The first parallel is the shift
from the regular comic book bad guys that shoot lasers from the moon in
order to take over the world. This time the threat was more sinister.
The Joker blew up public buildings (including a hospital) and convinced
weak criminals to become suicide bombers.
Once this realistic threat was
established, more similarities can be compared. The Joker drives
Attorney Harvey Dent to evil and eventually death, the Harvey Dent Act
is put into law in his memory, giving police extra-judicial powers
against criminals. It’s a direct echo of the Patriot Act, an Act of
Congress signed into law by George W Bush in 2001, giving the
authorities increased powers of surveillance and wire-tapping after
9/11.
The questionable ethics of this are highlighted further by Batman’s bank of surveillance equipment that enables him to spy on everyone with a mobile phone and use it as a 3D map.
The questionable ethics of this are highlighted further by Batman’s bank of surveillance equipment that enables him to spy on everyone with a mobile phone and use it as a 3D map.

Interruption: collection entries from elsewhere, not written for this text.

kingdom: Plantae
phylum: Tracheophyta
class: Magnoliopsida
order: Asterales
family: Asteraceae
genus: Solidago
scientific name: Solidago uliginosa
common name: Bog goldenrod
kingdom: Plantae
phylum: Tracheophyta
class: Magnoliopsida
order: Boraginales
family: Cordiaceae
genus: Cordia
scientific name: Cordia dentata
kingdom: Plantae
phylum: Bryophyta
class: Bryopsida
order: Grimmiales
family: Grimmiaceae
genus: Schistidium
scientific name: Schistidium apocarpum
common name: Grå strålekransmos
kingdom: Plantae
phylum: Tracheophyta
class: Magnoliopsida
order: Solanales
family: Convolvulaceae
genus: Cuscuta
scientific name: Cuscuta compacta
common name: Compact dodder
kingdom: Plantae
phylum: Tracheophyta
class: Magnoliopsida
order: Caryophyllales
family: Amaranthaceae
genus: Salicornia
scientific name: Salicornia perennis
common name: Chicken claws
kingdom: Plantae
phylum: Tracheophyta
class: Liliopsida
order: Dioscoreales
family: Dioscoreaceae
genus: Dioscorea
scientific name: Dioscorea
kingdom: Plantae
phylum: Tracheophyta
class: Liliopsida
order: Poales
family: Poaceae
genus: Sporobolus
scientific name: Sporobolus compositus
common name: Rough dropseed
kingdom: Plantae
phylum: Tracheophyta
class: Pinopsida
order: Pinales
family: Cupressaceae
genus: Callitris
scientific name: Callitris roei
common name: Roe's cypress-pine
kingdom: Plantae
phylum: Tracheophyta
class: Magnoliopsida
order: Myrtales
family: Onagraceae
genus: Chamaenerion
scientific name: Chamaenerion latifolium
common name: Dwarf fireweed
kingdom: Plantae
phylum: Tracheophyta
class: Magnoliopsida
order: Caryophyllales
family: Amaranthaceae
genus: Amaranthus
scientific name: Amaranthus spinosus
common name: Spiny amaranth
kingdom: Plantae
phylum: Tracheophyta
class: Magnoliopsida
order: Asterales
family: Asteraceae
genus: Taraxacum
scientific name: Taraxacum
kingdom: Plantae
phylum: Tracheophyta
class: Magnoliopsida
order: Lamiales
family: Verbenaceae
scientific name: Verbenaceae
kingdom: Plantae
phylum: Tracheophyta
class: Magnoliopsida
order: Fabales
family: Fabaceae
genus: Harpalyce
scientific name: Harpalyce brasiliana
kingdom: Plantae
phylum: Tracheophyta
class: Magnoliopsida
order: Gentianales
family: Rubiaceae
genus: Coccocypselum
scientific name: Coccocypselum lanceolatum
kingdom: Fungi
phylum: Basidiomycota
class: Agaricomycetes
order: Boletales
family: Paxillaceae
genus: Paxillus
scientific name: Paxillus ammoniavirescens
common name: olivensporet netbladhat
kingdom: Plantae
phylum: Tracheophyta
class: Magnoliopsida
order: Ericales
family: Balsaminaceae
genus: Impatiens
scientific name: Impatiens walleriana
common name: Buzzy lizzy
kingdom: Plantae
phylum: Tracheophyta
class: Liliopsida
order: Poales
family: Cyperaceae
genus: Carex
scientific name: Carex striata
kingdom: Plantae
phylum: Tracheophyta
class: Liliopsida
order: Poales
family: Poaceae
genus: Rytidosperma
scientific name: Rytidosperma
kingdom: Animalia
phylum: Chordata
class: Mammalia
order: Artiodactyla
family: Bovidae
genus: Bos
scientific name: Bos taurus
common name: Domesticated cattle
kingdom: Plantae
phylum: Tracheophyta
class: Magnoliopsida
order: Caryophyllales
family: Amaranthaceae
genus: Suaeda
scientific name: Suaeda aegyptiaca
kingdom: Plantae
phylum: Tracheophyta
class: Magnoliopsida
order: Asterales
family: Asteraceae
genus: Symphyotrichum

There’s also the scene where
Batman forcibly extradites Lau (a criminal accountant) from Hong Kong
and delivers him to US officials which directly mimics the CIA’s
methods.
Legendary film critic Roger Ebert
wrote of the Dark Knight, “Throughout the film, [the Joker] devises
ingenious situations that force Batman, Commissioner Gordon and District
Attorney Harvey Dent to make impossible ethical decisions. By the end,
the whole moral foundation of the Batman legend is threatened.”
A comment that can be directly compared with the increasingly questionable methods the US Government are employing in the War on Terror.
A comment that can be directly compared with the increasingly questionable methods the US Government are employing in the War on Terror.